Seniors are at high risk of severe falls. According to the CDC, about 36 million older adults fall each year, resulting in 32,000 deaths.
How does this happen?
As people age, gradual physical changes, such as decreased strength and loss of flexibility, lead to a greater risk of accidents. These falls can lead to more significant health problems than they would in a younger adult and may impact a senior’s ability to lead an active, independent life.
Fortunately, exercises that focus on improving balance can help.
Keep reading to learn more:
Facts About Older Adult Falls
Falls are the leading cause of injury and injury-related death in adults aged 65 and over in the U.S.
According to the National Council on Aging, an older adult is treated for a fall in the emergency room every 11 seconds, and the average health care cost for each of these falls is approximately $35,000 per patient.
Other notable statistics include:
- One out of every five falls results in an injury, such as a broken bone or head wound
- Every year, at least 300,000 older adults are hospitalized for a fall-related hip fracture
- Women fall more often than men and account for three-quarters of all hip fractures
However, it’s important to note that falls are NOT a normal part of aging, and there are things you can do to reduce your risk.

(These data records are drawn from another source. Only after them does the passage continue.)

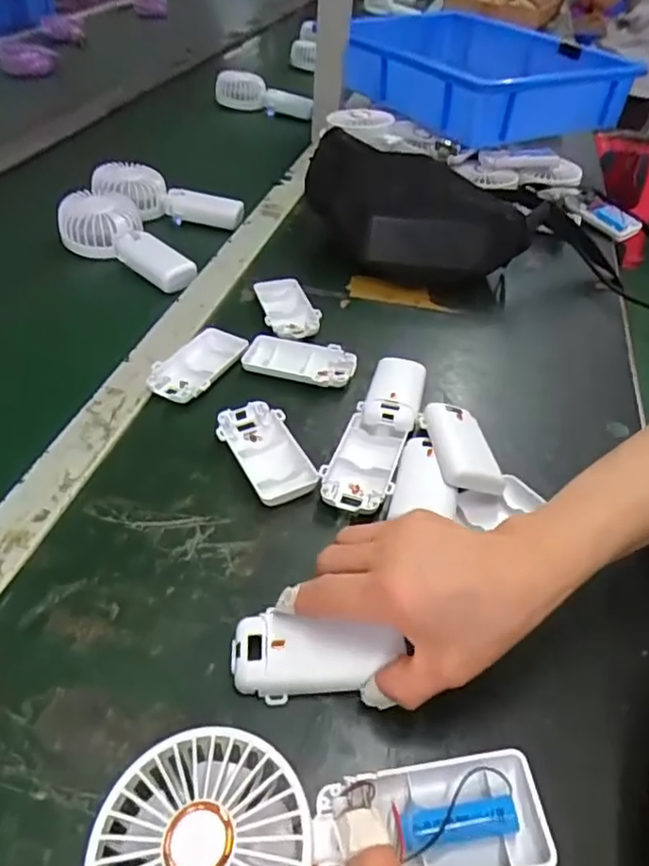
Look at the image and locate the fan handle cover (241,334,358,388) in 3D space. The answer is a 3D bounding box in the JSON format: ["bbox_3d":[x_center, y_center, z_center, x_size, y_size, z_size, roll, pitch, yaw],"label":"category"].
[{"bbox_3d":[-0.020,-0.062,0.511,0.093,0.016,0.049,16,45,11],"label":"fan handle cover"}]

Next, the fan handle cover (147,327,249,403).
[{"bbox_3d":[-0.106,-0.059,0.501,0.052,0.013,0.091,22,46,16],"label":"fan handle cover"}]

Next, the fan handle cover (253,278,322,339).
[{"bbox_3d":[-0.035,-0.121,0.567,0.048,0.012,0.089,-9,46,-15],"label":"fan handle cover"}]

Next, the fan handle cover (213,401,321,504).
[{"bbox_3d":[-0.044,0.013,0.429,0.049,0.014,0.092,-14,47,-19],"label":"fan handle cover"}]

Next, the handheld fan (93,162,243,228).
[{"bbox_3d":[-0.193,-0.285,0.731,0.176,0.039,0.076,13,43,-11],"label":"handheld fan"}]

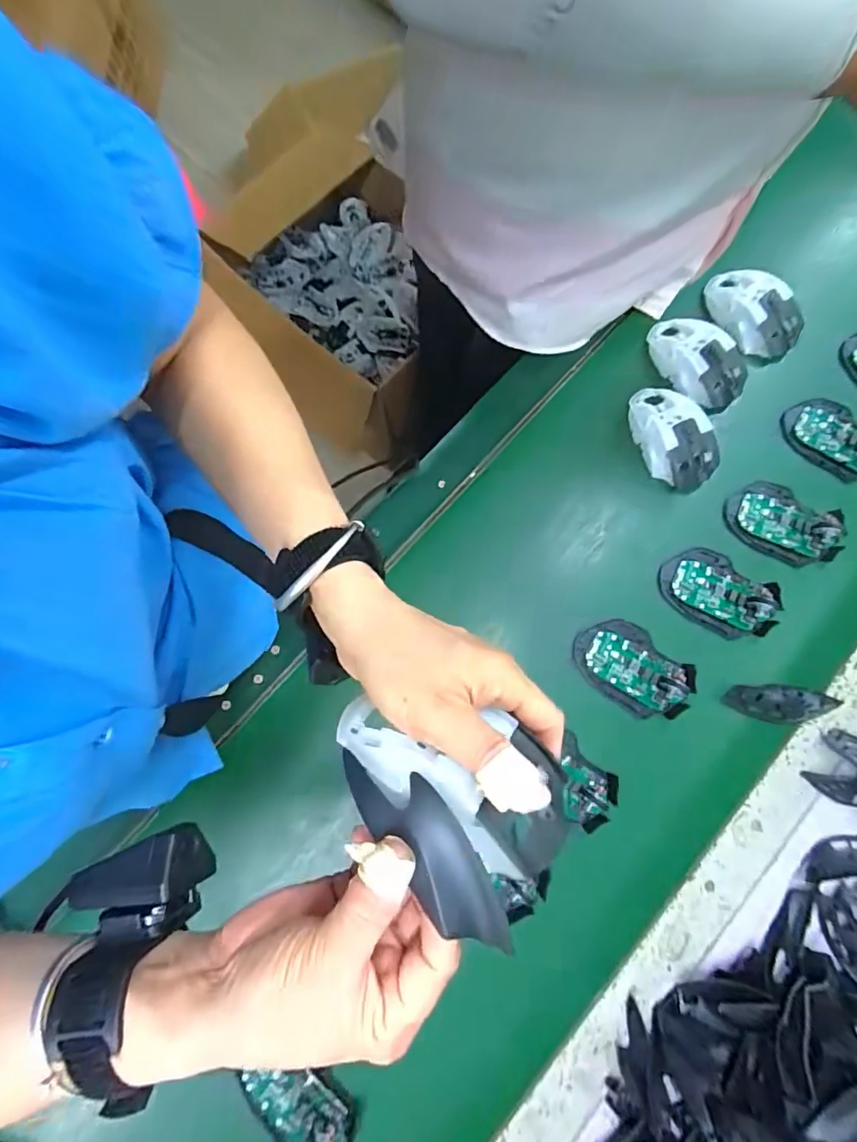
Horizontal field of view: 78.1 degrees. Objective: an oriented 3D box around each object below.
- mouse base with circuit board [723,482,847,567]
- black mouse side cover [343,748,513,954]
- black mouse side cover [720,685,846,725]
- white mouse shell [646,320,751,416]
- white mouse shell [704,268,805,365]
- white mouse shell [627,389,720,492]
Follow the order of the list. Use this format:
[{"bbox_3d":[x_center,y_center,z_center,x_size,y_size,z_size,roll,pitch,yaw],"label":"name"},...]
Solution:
[{"bbox_3d":[0.368,-0.053,0.543,0.115,0.023,0.073,21,80,3],"label":"mouse base with circuit board"},{"bbox_3d":[-0.002,0.114,0.225,0.034,0.012,0.096,-44,68,-8],"label":"black mouse side cover"},{"bbox_3d":[0.341,0.129,0.513,0.097,0.017,0.034,3,80,-1],"label":"black mouse side cover"},{"bbox_3d":[0.290,-0.228,0.572,0.064,0.035,0.116,-42,83,-8],"label":"white mouse shell"},{"bbox_3d":[0.359,-0.284,0.586,0.112,0.033,0.065,36,81,5],"label":"white mouse shell"},{"bbox_3d":[0.258,-0.143,0.554,0.063,0.034,0.114,-21,81,-5],"label":"white mouse shell"}]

The risk of falls in older adults is usually related to various factors, including balance and/or walking problems. For many seniors, activities such as standing up from a chair or getting out of bed at night to go to the bathroom can pose a risk.
While it’s impossible to eliminate the possibility of falls completely, exercises that focus on balance can reduce the risk.
These five exercises from Synergy Sports and Rehab can help:
Standing March: Alternate lifting one knee at a time as high as comfortable, for up to 30 seconds. Vary the surface on which you march (i.e., hard floor to the back yard) for more of a challenge. A sturdy countertop, table, or chair back can be used for support if necessary.
Heel to Toe: Starting with both heels touching the wall, put one foot in front of the other, so the heel touches the toes of the opposite foot. Repeat with the other foot, as if you’re walking a chalk line. Hold your arms out to the sides for balance and repeat for up to 20 seconds.
Weight Shifts: Stand with your feet hip-width apart and your weight equally distributed on both legs. Shift your weight to one side, lifting your other foot off the floor just a few inches. Hold this pose for as long as you can maintain good form, then shift and hold on to the other leg.
Single-Leg Balance: Starting with the same stance as above, lift one leg off the floor, bending it back at the knee. Hold for as long as you can maintain form, up to 30 seconds, then do the same with the other leg.
Try Yoga: Balancing poses in yoga, such as balancing mountain and tree pose, can improve stability, endurance, and confidence. Find a local class or look online for a beginner series and amp up your practice as you become more comfortable.
Balance training is an essential tool to help prevent falls and subsequent injury or loss of function. As always, if you are new to exercising or suffer from a chronic condition, check with your healthcare provider before beginning a new program.
Good luck on your fitness journey. Stay happy and stay healthy!